Here Are The Fucked-Up Expensive 2020 Super Bowl Ads, Which Make Me Want To Die

In good news for me and terrible news for you, I have been assigned PEDESTRIAN.TV’s yearly Super Bowl ad roundup piece. Have I collated all of the ads here? Fuck no, there are so many! It’d be a waste of both of our time if I sat here picking up each and every short, most of which concern brands you can’t even buy here. Instead, consider this curated selection of things I’ve seen while watching the Kansas City Chiefs defeat the San Francisco 49ers in a sport I only peripherally understand.

First up: A mortgage ad, centred on the idea of unnecessary and life-altering burdens? Now, I’m the first to admit I lack the intellectual fortitude required to be an advertising guy, but that seems downright silly to me! Years from now the next great American body horror auteur will field a question about their inspiration; while they’ll rattle off something about Gaspar Noé or John Carpenter, they will really be thinking about Jason Momoa in that weird Rocket Mortgage ad.

https://www.youtube.com/watch?v=g2ERWFMLptw

For reasons unknown to me, Audi saw it fit to make Maisie Williams sing Frozen hit Let It Go while hooning around in one of their new electric models. I’m not sure which is more suspect: the lip-syncing is a little off, or the concept of saving the world from climate catastrophe through the purchase of a luxury SUV. Anyway!

https://www.youtube.com/watch?time_continue=17&v=WvEAklsAAts&feature=emb_logo

On the topic of electric SUV’s, here we have an ad for the new petrol-free Hummer. Did you know the car’s new spokesperson, LeBron James, drove a Hummer during his senior year of high school? His mum dropped US$50,000 on a loan for that thing. The ad itself probably cost twenty times that.

If Daniel Craig no longer wishes to be associated with James Bond, I volunteer – even if it means being contractually obligated to drink Heineken.

https://www.youtube.com/watch?v=kXUJY78RMRQ&has_verified=1

While I wouldn’t say I necessarily respect brands which make jokes about someone literally having their head up their own arse, the new spot for Reese’s Take 5 bar, which seems like a bootleg Picnic, is hardly the worst on this list.

https://www.instagram.com/p/B76Y7sKhBfz/

Conversely, I have no respect whatsoever for anyone who’d dip their pizza in hommus. What the fuck is wrong with you.

It also appears Sabra Dips Canada (Canada!?) turned off their YouTube comments as a result of this one, which makes sense considering the kind of bile the average hommus-appreciating internet user would unleash on that comment section.

Another one in the Celebs Gawk At A Car category, take this opportunity to Google if Chris Evans, Rachel Dratch, and John Krasinski are actually from Boston.

https://www.youtube.com/watch?v=85iRQdjCzj0

Fuck it: Bryan Cranston and Tracee Ellis Ross in a The Shining parody. Why not.

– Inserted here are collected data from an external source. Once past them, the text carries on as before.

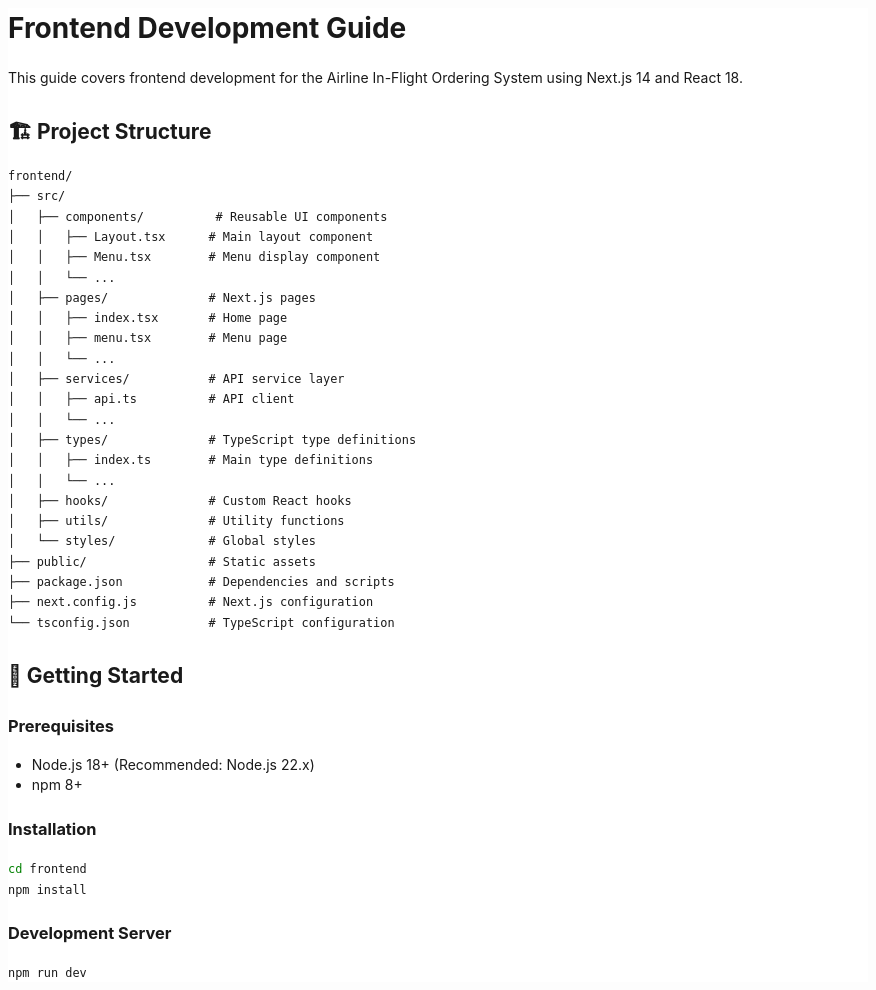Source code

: # Frontend Development Guide

This guide covers frontend development for the Airline In-Flight Ordering System using Next.js 14 and React 18.

## 🏗️ Project Structure

```
frontend/
├── src/
│   ├── components/          # Reusable UI components
│   │   ├── Layout.tsx      # Main layout component
│   │   ├── Menu.tsx        # Menu display component
│   │   └── ...
│   ├── pages/              # Next.js pages
│   │   ├── index.tsx       # Home page
│   │   ├── menu.tsx        # Menu page
│   │   └── ...
│   ├── services/           # API service layer
│   │   ├── api.ts          # API client
│   │   └── ...
│   ├── types/              # TypeScript type definitions
│   │   ├── index.ts        # Main type definitions
│   │   └── ...
│   ├── hooks/              # Custom React hooks
│   ├── utils/              # Utility functions
│   └── styles/             # Global styles
├── public/                 # Static assets
├── package.json            # Dependencies and scripts
├── next.config.js          # Next.js configuration
└── tsconfig.json           # TypeScript configuration
```

## 🚀 Getting Started

### Prerequisites
- Node.js 18+ (Recommended: Node.js 22.x)
- npm 8+

### Installation
```bash
cd frontend
npm install
```

### Development Server
```bash
npm run dev
```
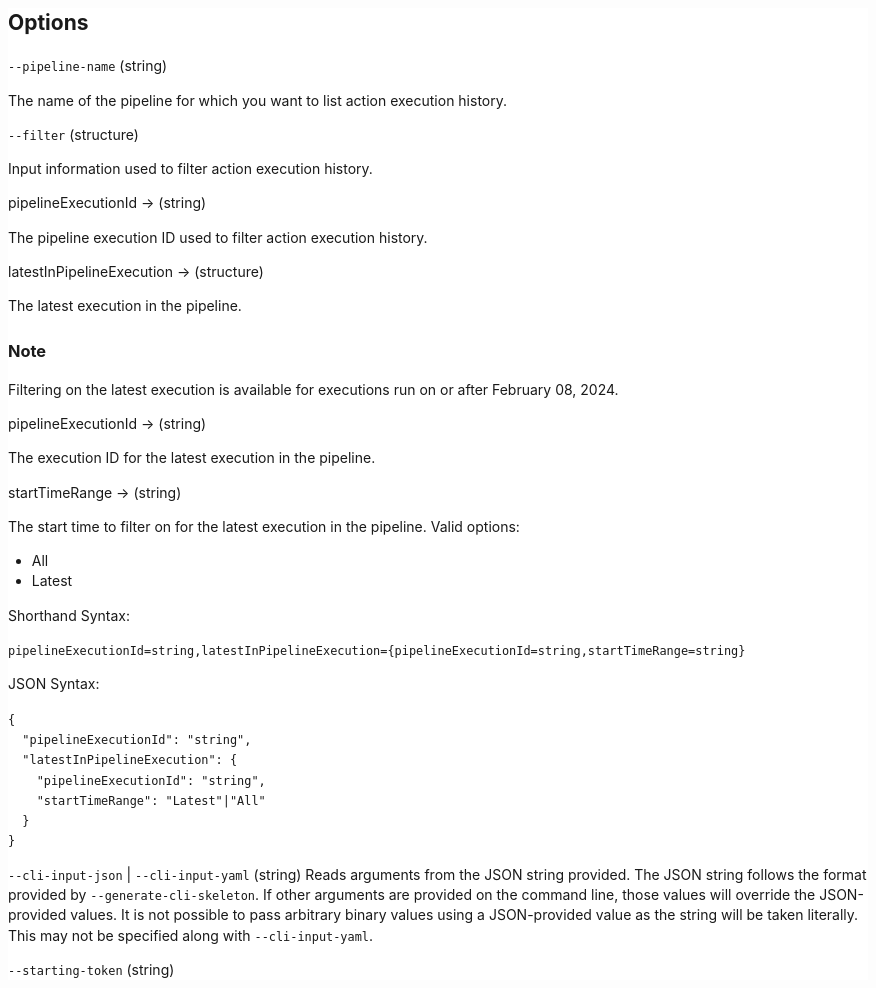 ## Options

`--pipeline-name` (string)

The name of the pipeline for which you want to list action execution history.

`--filter` (structure)

Input information used to filter action execution history.

pipelineExecutionId -> (string)

The pipeline execution ID used to filter action execution history.

latestInPipelineExecution -> (structure)

The latest execution in the pipeline.

### Note

Filtering on the latest execution is available for executions run on or after February 08, 2024.

pipelineExecutionId -> (string)

The execution ID for the latest execution in the pipeline.

startTimeRange -> (string)

The start time to filter on for the latest execution in the pipeline. Valid options:

- All
- Latest

Shorthand Syntax:

```
pipelineExecutionId=string,latestInPipelineExecution={pipelineExecutionId=string,startTimeRange=string}
```

JSON Syntax:

```
{
  "pipelineExecutionId": "string",
  "latestInPipelineExecution": {
    "pipelineExecutionId": "string",
    "startTimeRange": "Latest"|"All"
  }
}
```

`--cli-input-json` | `--cli-input-yaml` (string)
Reads arguments from the JSON string provided. The JSON string follows the format provided by `--generate-cli-skeleton`. If other arguments are provided on the command line, those values will override the JSON-provided values. It is not possible to pass arbitrary binary values using a JSON-provided value as the string will be taken literally. This may not be specified along with `--cli-input-yaml`.

`--starting-token` (string)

High-end cars abound in this roster, and Genesis – a brand with a vanishingly small presence in Australia – were the ones who had the foresight to hurl a sack of cash at Chrissy Teigen and John Legend. Come for the chance to see Teigen do anything, stay for Legend harping on about his Sexiest Man Alive win, and the playful insinuation that hoarding ungodly amounts of new money is somehow superior to intergenerational wealth transfer.

https://www.youtube.com/watch?v=WTcXkxbukuk

I know I am harping on about money in what is ostensibly a light-hearted look at some commercials, but consider this: The Hollywood Reporter states a 30-second ad slot during the 2020 Super Bowl broadcast cost US$5.6 million (AU$8.6 million), so it’s not unfair to consider the financial forces which propelled these ads. With that in mind, Heinz did pretty well to squeeze two minutes of ad time out of their thirty-second slot. If my gig as James Bond 2 does not pan out, I will gladly go for a burger at the sci-fi villain lair shown in the top right.

Speaking about wealth redistribution, consider this not-quite-a-Super-Bowl ad big-upping Democratic primary contender Bernie Sanders. 

Until next year, at which point I assume I will have become even further radicalised against the entire advertising industry.